* **DOCUMENT TEXT**
━━━━
Introducing the mystical, very confusing, and often-taught-wrong practice of meditation.

Can I get an “oooaaammmYeAAhh?”

 

First things first: meditation is an ACTIVE practice. NOT a PASSIVE one.

The goal is not to sit crosslegged, eyes closed, fingers pressed in hippie-crystal-girl style, chanting “oam” and thinking about nothing,

Meditation is merely the active pracitice of becoming AWARE of what you are thinking in your mind, what you are feeling in your body, and of any emotions that come up. It honestly has nothing to do with how you position yourself as you can meditate laying down, sitting, standing, walking, fucking, eating, or when shaving your balls. (it’s most easily practiced and learned while still and with closed eyes, but I digress)

 

Major learning point: YOU are NOT your THOUGHTS.

Meaning: the thoughts you think everyday are not YOURS. They are a combination of your experience mingling with a stream of consciousness.

When engaged in meditation, the goal is to create separation from the thoughts currently in your head and this “thing” that is “you” that “observes” these thoughts. Heady I know, but stay with me. Here’s how this may manifest:

 

*The scene is you sitting still with eyes closed. It’s your first time trying meditation.*

 

After you initially close your eyes, you immediately think, “Well this is dumb. I feel foolish right now.”

Meditation is becoming AWARE that you just had the thought, “Well this is dumb. I feel foolish right now.” There’s this separation between that exact thought, and this place of “observation” where you NOTICE that you just had that thought. 

The point of meditation is to withhold judgement of that thought, whether it’s positive or negative. This means that you neither agree nor disagree that the thought of “Well this is dumb. I feel foolish right now” is true and describes your current state. You simply…notice the thought – nothing more. 

 

The next part of meditation is learning to let go of that thought and give it the space to move on and dissipate from your mind. 

A thought can only be let go when you don’t hold on to it (“well duh”, but wait, hear me out) To release the hold of a thought you have to withhold the judgment of it. If you just allow the thought to exist on its own and don’t judge it as true to you or not true to you, with a little patience and time, that thought will slip away to the stream of consciousness from where it came. 

 

Then comes the good part, the stillness of the space between thoughts. The “promise land” of mediation.
━━━━
* **RECORDS**
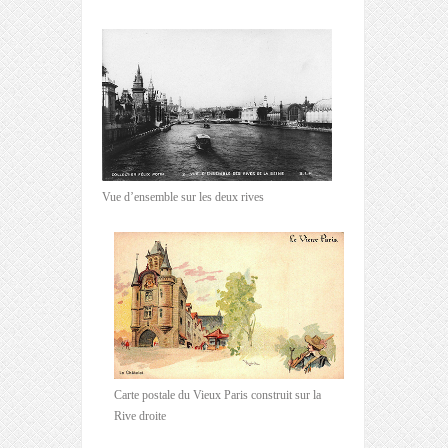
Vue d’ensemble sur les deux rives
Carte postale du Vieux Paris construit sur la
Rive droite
━━━━
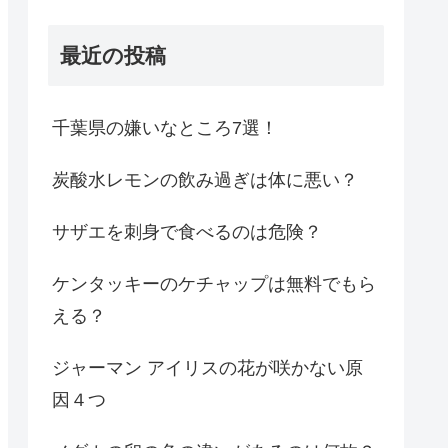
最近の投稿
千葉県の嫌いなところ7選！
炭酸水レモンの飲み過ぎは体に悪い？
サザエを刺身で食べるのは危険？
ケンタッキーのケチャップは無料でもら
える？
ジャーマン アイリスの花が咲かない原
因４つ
━━━━
* **REQUIRED ACTIONS**
1 > Echo the passage of the meditation text that starts at "Can I get an" and ends at "but I digress)".
2 > Duplicate the lines of the entries starting at the line that contains "Vue d’ensemble sur les deux rives" and ending at the line that contains "Rive droite".

* **OUTPUTS BY TASK**
1 >
Can I get an “oooaaammmYeAAhh?”

 

First things first: meditation is an ACTIVE practice. NOT a PASSIVE one.

The goal is not to sit crosslegged, eyes closed, fingers pressed in hippie-crystal-girl style, chanting “oam” and thinking about nothing,

Meditation is merely the active pracitice of becoming AWARE of what you are thinking in your mind, what you are feeling in your body, and of any emotions that come up. It honestly has nothing to do with how you position yourself as you can meditate laying down, sitting, standing, walking, fucking, eating, or when shaving your balls. (it’s most easily practiced and learned while still and with closed eyes, but I digress)

2 >
Vue d’ensemble sur les deux rives
Carte postale du Vieux Paris construit sur la
Rive droite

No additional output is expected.